* **What is asked**: Please update the material below, starting with the line that contains "country: Guyana" and going on through the line that contains "scientific name: Microgramma percussa": change "collection date" to "date collected" and leave everything else unchanged. Give back only those lines.

* **Extracted data entries**:
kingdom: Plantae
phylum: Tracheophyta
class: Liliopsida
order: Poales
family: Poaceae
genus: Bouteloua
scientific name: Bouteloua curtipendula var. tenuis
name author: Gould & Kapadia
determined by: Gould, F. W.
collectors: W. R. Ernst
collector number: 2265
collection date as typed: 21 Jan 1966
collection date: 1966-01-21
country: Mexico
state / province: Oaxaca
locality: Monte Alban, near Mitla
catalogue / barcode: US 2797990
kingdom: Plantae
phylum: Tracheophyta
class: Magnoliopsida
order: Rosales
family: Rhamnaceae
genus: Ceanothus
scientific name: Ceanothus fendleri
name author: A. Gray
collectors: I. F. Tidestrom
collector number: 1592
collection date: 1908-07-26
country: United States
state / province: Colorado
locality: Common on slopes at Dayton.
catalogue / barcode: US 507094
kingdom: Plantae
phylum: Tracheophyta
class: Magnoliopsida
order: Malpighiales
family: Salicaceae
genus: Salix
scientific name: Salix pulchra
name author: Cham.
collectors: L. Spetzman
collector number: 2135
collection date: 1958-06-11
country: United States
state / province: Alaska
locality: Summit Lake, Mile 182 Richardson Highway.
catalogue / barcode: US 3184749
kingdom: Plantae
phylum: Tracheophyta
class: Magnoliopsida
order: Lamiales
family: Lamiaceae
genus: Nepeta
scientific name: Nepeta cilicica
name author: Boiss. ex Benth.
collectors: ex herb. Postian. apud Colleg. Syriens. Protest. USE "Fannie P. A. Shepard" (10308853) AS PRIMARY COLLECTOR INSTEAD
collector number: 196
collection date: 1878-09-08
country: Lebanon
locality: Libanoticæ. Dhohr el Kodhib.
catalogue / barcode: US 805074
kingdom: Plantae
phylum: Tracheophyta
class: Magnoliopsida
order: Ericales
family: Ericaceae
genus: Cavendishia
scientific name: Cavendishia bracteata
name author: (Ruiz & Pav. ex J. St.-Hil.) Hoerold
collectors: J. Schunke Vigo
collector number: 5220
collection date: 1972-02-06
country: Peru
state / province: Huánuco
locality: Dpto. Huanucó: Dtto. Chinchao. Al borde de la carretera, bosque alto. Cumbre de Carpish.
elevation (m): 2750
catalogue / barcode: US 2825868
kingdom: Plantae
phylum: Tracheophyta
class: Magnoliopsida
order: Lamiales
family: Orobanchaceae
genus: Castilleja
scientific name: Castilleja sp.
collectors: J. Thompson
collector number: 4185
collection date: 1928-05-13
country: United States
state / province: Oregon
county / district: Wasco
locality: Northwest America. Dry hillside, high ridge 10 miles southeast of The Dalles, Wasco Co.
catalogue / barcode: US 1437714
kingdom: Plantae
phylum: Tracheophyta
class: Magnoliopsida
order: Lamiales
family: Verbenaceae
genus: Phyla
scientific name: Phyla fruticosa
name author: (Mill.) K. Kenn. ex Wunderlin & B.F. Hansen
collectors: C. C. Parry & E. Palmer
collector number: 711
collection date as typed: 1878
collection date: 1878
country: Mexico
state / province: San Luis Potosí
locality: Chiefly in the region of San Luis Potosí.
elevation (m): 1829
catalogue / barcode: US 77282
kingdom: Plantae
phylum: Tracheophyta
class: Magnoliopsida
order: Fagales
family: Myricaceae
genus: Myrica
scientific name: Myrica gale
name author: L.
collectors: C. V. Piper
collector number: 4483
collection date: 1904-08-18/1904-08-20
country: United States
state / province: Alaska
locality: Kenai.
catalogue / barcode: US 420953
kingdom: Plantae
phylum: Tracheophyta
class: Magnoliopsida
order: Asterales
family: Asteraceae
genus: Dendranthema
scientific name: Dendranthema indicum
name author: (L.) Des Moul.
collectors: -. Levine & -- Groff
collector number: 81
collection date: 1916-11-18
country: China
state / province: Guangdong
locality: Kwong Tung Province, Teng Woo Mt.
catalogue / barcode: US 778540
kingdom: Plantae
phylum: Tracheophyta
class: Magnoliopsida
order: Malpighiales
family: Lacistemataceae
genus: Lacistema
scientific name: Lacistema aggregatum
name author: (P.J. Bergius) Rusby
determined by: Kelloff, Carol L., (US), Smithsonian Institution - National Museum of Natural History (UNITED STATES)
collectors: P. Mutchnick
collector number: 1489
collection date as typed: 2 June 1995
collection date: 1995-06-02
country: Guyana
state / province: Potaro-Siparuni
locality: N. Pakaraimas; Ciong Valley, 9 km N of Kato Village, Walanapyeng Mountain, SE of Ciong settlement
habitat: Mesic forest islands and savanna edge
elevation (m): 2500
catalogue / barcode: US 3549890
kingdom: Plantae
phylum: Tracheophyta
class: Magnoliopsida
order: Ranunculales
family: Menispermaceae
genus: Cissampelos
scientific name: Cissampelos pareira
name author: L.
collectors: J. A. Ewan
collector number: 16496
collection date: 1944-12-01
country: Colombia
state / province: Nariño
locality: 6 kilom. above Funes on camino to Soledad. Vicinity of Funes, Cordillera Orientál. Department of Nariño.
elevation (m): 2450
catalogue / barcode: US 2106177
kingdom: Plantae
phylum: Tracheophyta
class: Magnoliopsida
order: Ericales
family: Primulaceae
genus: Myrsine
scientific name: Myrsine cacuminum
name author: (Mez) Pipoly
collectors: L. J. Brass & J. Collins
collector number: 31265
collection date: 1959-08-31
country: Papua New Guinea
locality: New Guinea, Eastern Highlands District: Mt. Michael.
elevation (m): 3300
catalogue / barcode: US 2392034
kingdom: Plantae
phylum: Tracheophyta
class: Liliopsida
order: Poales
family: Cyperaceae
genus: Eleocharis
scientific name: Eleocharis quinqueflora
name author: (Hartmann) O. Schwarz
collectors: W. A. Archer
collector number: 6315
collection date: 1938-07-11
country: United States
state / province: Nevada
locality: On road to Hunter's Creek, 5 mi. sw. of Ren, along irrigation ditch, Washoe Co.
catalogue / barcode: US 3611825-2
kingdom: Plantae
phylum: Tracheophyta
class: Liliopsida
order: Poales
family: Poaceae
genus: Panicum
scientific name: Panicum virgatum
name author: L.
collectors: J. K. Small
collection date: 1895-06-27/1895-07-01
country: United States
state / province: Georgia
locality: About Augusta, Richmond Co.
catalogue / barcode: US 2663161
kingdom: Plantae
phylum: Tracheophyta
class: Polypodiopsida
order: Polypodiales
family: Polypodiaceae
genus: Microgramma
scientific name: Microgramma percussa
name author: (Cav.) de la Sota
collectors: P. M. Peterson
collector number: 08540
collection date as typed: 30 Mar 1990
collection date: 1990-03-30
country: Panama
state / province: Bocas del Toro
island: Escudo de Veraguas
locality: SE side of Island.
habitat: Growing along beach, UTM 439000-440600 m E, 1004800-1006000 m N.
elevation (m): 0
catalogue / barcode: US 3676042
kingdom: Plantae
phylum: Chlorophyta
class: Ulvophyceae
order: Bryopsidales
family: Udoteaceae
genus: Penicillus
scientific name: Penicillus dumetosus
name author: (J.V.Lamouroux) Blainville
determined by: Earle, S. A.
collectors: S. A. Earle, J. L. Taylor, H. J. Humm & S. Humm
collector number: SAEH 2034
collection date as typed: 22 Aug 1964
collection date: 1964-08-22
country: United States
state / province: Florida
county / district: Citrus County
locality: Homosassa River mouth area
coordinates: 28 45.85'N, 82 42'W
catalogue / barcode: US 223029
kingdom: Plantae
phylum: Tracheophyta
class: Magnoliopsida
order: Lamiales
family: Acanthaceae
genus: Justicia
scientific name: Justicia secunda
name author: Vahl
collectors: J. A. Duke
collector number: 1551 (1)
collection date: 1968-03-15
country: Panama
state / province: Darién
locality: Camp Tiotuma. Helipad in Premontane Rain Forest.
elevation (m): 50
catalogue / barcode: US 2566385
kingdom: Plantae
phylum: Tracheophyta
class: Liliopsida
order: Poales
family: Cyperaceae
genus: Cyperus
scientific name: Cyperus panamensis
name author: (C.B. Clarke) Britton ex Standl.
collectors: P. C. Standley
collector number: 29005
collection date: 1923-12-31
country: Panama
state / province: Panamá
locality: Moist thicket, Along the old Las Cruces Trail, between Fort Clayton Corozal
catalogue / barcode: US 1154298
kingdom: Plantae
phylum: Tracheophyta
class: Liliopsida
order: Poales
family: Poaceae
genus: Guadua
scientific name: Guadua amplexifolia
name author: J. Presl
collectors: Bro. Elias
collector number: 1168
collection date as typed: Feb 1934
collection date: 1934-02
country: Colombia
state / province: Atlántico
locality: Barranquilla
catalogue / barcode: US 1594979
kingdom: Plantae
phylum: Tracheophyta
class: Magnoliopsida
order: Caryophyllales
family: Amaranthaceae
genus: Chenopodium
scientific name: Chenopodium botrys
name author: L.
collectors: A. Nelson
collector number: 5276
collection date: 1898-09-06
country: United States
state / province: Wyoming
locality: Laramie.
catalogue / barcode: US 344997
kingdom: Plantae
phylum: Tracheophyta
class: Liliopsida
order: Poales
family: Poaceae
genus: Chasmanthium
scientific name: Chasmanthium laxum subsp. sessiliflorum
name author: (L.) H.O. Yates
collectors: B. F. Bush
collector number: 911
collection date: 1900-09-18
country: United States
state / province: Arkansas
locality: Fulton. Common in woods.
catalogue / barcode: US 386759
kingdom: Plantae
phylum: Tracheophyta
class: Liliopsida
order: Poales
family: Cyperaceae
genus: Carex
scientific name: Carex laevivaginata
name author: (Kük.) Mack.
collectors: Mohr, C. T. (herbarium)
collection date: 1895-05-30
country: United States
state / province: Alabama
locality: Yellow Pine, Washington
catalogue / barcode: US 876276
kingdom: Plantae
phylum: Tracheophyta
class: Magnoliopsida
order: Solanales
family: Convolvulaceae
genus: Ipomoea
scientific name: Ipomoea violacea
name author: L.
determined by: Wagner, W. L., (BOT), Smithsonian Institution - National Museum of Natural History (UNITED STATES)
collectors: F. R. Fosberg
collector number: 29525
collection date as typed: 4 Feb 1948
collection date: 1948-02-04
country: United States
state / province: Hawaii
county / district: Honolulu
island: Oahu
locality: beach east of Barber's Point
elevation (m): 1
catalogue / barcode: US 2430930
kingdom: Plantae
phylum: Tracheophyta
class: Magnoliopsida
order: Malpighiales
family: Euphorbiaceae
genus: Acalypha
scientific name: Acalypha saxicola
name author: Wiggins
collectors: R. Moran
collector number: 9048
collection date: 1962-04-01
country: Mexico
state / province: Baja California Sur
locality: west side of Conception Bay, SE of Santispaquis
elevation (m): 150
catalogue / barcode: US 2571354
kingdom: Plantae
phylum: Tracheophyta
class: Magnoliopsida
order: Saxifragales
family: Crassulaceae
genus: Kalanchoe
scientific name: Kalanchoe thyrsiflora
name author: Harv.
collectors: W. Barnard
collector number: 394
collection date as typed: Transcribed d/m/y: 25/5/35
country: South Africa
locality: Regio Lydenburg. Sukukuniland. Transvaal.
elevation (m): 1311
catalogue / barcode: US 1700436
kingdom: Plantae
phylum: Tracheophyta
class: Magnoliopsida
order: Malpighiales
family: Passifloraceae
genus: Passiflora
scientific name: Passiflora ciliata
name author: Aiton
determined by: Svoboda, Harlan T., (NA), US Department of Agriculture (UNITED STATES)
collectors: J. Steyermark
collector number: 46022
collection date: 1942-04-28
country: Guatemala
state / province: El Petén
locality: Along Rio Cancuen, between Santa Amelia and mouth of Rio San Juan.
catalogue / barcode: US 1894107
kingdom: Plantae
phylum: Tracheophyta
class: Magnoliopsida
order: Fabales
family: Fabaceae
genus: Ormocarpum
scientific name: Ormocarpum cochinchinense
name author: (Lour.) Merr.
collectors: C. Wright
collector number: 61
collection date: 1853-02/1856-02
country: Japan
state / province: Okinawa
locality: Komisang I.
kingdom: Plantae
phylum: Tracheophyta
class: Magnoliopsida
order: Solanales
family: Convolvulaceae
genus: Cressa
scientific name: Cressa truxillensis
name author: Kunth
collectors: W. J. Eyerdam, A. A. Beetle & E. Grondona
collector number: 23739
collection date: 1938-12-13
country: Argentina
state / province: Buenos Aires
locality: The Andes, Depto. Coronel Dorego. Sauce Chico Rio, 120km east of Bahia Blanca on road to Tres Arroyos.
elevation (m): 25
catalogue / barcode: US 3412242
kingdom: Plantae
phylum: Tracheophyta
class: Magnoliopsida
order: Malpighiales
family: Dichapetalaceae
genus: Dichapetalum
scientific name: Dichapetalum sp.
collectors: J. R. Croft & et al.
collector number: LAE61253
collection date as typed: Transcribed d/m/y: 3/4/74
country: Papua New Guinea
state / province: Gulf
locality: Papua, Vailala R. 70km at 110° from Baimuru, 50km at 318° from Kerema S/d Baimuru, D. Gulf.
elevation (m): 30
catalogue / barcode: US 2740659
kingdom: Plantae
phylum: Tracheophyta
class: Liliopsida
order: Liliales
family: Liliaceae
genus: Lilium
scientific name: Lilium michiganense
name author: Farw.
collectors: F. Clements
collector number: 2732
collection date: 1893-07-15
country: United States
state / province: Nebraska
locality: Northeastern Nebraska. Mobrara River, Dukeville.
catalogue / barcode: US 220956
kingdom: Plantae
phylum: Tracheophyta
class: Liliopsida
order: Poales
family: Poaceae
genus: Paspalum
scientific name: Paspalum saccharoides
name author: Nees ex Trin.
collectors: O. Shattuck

* **Answer to this exercise**:
country: Guyana
state / province: Potaro-Siparuni
locality: N. Pakaraimas; Ciong Valley, 9 km N of Kato Village, Walanapyeng Mountain, SE of Ciong settlement
habitat: Mesic forest islands and savanna edge
elevation (m): 2500
catalogue / barcode: US 3549890
kingdom: Plantae
phylum: Tracheophyta
class: Magnoliopsida
order: Ranunculales
family: Menispermaceae
genus: Cissampelos
scientific name: Cissampelos pareira
name author: L.
collectors: J. A. Ewan
collector number: 16496
date collected: 1944-12-01
country: Colombia
state / province: Nariño
locality: 6 kilom. above Funes on camino to Soledad. Vicinity of Funes, Cordillera Orientál. Department of Nariño.
elevation (m): 2450
catalogue / barcode: US 2106177
kingdom: Plantae
phylum: Tracheophyta
class: Magnoliopsida
order: Ericales
family: Primulaceae
genus: Myrsine
scientific name: Myrsine cacuminum
name author: (Mez) Pipoly
collectors: L. J. Brass & J. Collins
collector number: 31265
date collected: 1959-08-31
country: Papua New Guinea
locality: New Guinea, Eastern Highlands District: Mt. Michael.
elevation (m): 3300
catalogue / barcode: US 2392034
kingdom: Plantae
phylum: Tracheophyta
class: Liliopsida
order: Poales
family: Cyperaceae
genus: Eleocharis
scientific name: Eleocharis quinqueflora
name author: (Hartmann) O. Schwarz
collectors: W. A. Archer
collector number: 6315
date collected: 1938-07-11
country: United States
state / province: Nevada
locality: On road to Hunter's Creek, 5 mi. sw. of Ren, along irrigation ditch, Washoe Co.
catalogue / barcode: US 3611825-2
kingdom: Plantae
phylum: Tracheophyta
class: Liliopsida
order: Poales
family: Poaceae
genus: Panicum
scientific name: Panicum virgatum
name author: L.
collectors: J. K. Small
date collected: 1895-06-27/1895-07-01
country: United States
state / province: Georgia
locality: About Augusta, Richmond Co.
catalogue / barcode: US 2663161
kingdom: Plantae
phylum: Tracheophyta
class: Polypodiopsida
order: Polypodiales
family: Polypodiaceae
genus: Microgramma
scientific name: Microgramma percussa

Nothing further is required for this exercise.